Wonky HTTP behavior?

T

Twisted

I'm fiddling with possibly making a custom web browser with a few
extras (such as auto-retrying broken downloads (of pages, images,
files...), one-click ad blocking, one-click referrer spoofing, referrer
spoofing when retrieving non-text/foo content-types by default,
user-agent spoofing, etc.) and a few unwanted things ditched (such as
flash, ActiveX, VBScript, and some javascript capabilities). Other
notions include page loading not being interrupted by a slow-to-run
script (typical with ad banner code) and making offsite include loading
use a really short-fuse timeout (again due to synchronous ad loads that
are too slow).

So far, the bare-bones Mosaic-alike (no javascript at all, basic normal
behavior with text, html, and images only) is sort-of working. The
rendering engine needs a load of work, but then, it would. It's
something I think I can cope with. OTOH, the backend is doing something
strange as I discovered after a string of 400 Bad Request error page
retrievals.

Wireshark (fork of Ethereal) reveals these dumps of the HTTP headers
from a bog-standard GET request from clicking the first interesting
link at http://www.movingtofreedom.org (the one that displays the rest
of today's blog entry there):


Using Firefox:


Request Method: GET
Request URI:
/2006/11/12/a-round-of-gnu-linux-heading-in-to-the-back-nine-part-2/
Request Version: HTTP/1.1
Host: www.movingtofreedom.org\r\n
User-Agent: Mozilla/5.0 (Windows; U; Windows NT 5.1; en-US; rv:1.8.0.8)
Gecko/20061025 Firefox/1.5.0.8\r\n
Accept:
text/xml,application/xml,application/xhtml+xml,text/html;q=0.9,text/plain;q=0.8,image/png,*/*;q=0.5\r\n
Accept-Language: en-us,en;q=0.5\r\n
Accept-Encoding: gzip,deflate\r\n
Accept-Charset: ISO-8859-1,utf-8;q=0.7,*;q=0.7\r\n
Keep-Alive: 300\r\n
Connection: keep-alive\r\n
Referer: http://www.movingtofreedom.org/\r\n
Cookie:
comment_author_email_bbd0d17eb26d1ffea56c7ae59736eeff=nobody%40nowhere.net;
__utmz=40810430.1158107358.1.1.utmccn=(direct)|utmcsr=(direct)|utmcmd=(none);
__utma=40810430.2073169434.1158107358.1163248340.1163417340.39;
comment_autho



Using the results of tonight's hackathon:

Request Method: GET
Request URI:
/2006/11/12/a-round-of-gnu-linux-heading-in-to-the-back-nine-part-2/
Request Version: HTTP/1.1
User-Agent: Mozilla/5.0 (compatible; myuseragent)
Accept-Language: en-us,en;q=0.5\r\n
Accept-Charset: ISO-8859-1,utf-8;q=0.7,*;q=0.7\r\n
Keep-Alive: 300\r\n
Referer: http://www.movingtofreedom.org/\r\n
Host: www.movingtofreedom.org\r\n
Accept: text/html, image/gif, image/jpeg, *; q=.2, */*; q=.2\r\n
Connection: keep-alive\r\n
Content-type: application/x-www-form-urlencoded\r\n


Yuck.

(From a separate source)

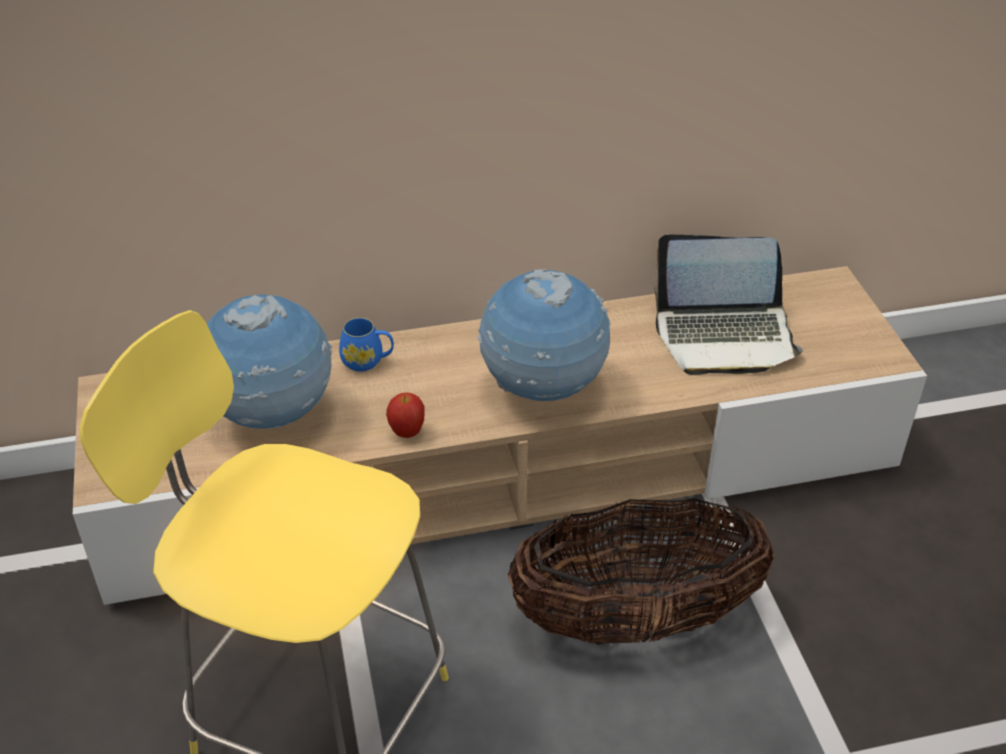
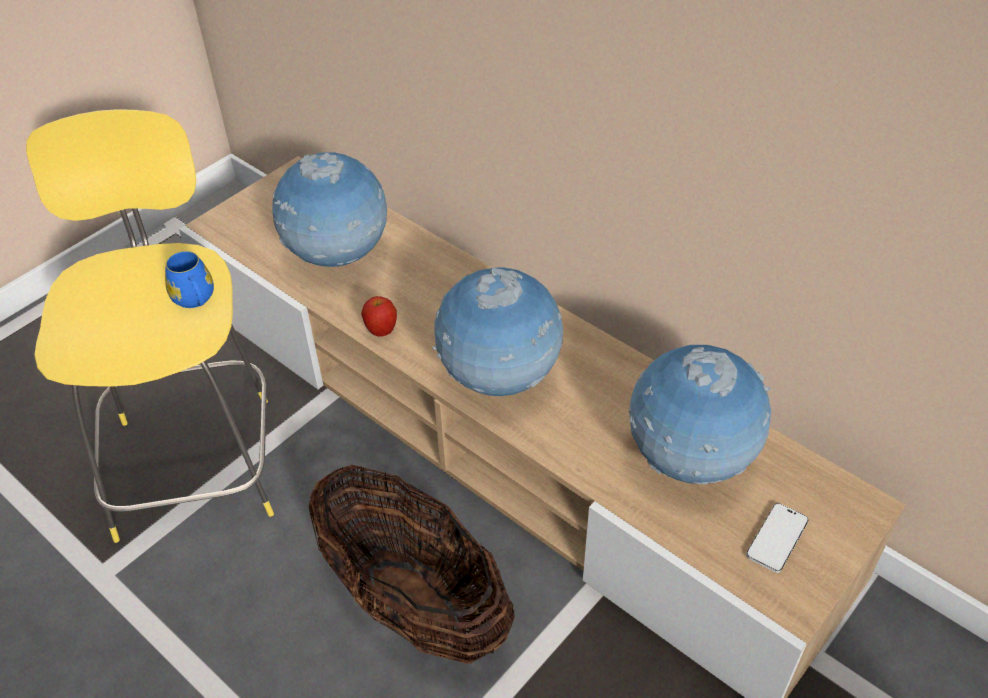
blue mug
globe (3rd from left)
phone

WTF is this? The cookie is missing, which is to be expected (I
haven't used the comment form from this thing, partly because it won't
even render forms properly as of yet), but ... the Accept: headers are
all jumbled in with the others, the Host: header is near the bottom,
Connection: keep-alive and Keep-Alive: 300 are separated, the Referer:
isn't near the bottom where it (apparently) belongs, and there's that
weird "Content-type:" header, which is coming from Christ alone knows
where and is probably the cause of the 400 errors and God alone knows
what more subtle problems (different format of returned page sometimes?
Getting incorrectly identified as a broken bot or something? I don't
want people using my new browser getting lots of timeouts, connections
refused, and 403 errors because some webmaster thought it was a
misbehaving bot instead of a human being and tells the world to block
the user agent! At least it's only a test user-agent; obviously when
it's done the user-agent will be changed to something a lot less lame.
Getting mistaken for a bad bot might also land my IP range in a block
list somewhere, which might put a crimp in surfing not to mention
testing this thing further, as well as inconveniencing up to 255 other
customers of my ISP at a time as an extra added bonus feature.)

The code generating the initial connection is:

uc = (HttpURLConnection)u.url.openConnection();
uc.setInstanceFollowRedirects(true); // Auto follow what redirects we
can.
uc.setRequestProperty("User-Agent", Main.USER_AGENT);
uc.setRequestProperty("Accept-Language", "en-us,en;q=0.5");
uc.setRequestProperty("Accept-Charset",
"ISO-8859-1,utf-8;q=0.7,*;q=0.7");
uc.setRequestProperty("Keep-Alive", "300");
if (u.prevURL != null) {
uc.setRequestProperty("Referer", u.prevURL);
}
if (Main.COOKIE_ENABLE) {
String k = getCookiesFor(u.url.getHost());
if (k != null) uc.setRequestProperty("Cookie", k);
}
uc.connect();


(Here, "u" references an object that encapsulates a resource fetch
request. All of this is in a try block and some other cruft I don't
think is relevant here. And yes, my main class is named
"foo.bar.baz.Main"; and yes maybe that's lame; so sue me.)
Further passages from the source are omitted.